Based on current demand and supply projections, EMA expects additional regasification may be required only in the later part of the next decade. The deadline for replying to the EOI is February 28, 2020.
In 2019, 95.3% of Singapore's electricity production was from natural gas, and a large quantity of gas is also used to supply the industrial, transportation and city gas sectors.
Singapore-based traders said utilities will be prompted to tie up for more gas supply from companies like Temasek-owned Pavilion Energy, energy major Royal Dutch Shell and commodity trading house Trafigura, which are likely to benefit from higher LNG demand.

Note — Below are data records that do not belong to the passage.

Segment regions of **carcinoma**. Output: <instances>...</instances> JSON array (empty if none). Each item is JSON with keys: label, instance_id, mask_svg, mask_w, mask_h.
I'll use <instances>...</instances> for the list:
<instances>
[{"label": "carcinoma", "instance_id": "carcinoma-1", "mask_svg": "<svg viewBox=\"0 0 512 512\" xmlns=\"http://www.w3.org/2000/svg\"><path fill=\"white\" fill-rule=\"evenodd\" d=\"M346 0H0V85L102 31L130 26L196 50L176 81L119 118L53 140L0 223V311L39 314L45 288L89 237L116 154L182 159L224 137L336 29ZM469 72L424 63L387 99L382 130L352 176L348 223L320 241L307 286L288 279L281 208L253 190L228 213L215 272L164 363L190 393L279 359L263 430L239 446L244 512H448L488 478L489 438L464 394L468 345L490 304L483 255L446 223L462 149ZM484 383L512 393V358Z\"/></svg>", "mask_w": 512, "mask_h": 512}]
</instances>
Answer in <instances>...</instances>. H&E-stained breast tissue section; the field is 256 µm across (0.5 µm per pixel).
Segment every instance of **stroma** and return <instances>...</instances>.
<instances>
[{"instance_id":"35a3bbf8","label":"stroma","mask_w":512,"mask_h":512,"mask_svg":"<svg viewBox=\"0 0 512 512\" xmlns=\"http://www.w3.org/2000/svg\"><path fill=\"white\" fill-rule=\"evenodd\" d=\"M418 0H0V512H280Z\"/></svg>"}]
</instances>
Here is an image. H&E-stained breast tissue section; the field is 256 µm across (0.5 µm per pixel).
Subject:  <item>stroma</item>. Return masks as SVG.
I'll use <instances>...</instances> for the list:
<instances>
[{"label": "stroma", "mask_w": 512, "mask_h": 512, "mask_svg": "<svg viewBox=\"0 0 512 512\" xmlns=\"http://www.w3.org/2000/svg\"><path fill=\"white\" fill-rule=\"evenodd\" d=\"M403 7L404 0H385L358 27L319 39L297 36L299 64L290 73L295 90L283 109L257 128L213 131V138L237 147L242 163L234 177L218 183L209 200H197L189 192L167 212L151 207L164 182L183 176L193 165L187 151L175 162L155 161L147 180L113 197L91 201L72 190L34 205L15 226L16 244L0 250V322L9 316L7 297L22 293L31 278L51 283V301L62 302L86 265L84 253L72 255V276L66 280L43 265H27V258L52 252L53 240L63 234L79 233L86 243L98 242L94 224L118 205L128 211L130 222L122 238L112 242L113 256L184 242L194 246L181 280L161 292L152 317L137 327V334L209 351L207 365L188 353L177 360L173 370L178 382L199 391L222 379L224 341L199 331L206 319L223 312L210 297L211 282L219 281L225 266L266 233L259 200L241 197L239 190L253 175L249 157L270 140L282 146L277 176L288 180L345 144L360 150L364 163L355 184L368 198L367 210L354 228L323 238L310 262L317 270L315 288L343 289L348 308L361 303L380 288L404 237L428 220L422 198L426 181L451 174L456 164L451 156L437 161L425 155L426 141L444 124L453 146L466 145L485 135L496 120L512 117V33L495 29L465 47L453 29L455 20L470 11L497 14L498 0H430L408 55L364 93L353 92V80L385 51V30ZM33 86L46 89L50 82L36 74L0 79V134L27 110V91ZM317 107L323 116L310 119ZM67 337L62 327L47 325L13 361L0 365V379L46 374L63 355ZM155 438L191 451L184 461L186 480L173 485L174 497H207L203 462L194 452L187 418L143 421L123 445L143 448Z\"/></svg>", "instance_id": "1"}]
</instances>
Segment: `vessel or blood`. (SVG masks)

Ongoing overcapacity in electricity generation, ambitious solar power generation targets and growing power demand from data centers will all factor into Singapore's future energy mix and gas demand volumes, they added.
Some of Singapore's key power producers are Tuas Power, Senoko Energy, YTL PowerSeraya, Keppel, SembCorp and PacificLight Power, while its main gas retailers include SembCorp Gas, Pavilion Gas, City-OG Gas Energy Services and City Gas.
Overall, the decline in Southeast Asia's piped gas supply and the shift toward LNG will undermine projects like the Trans-ASEAN gas pipeline and affect the region's gas export surplus, pulling in LNG from other regions.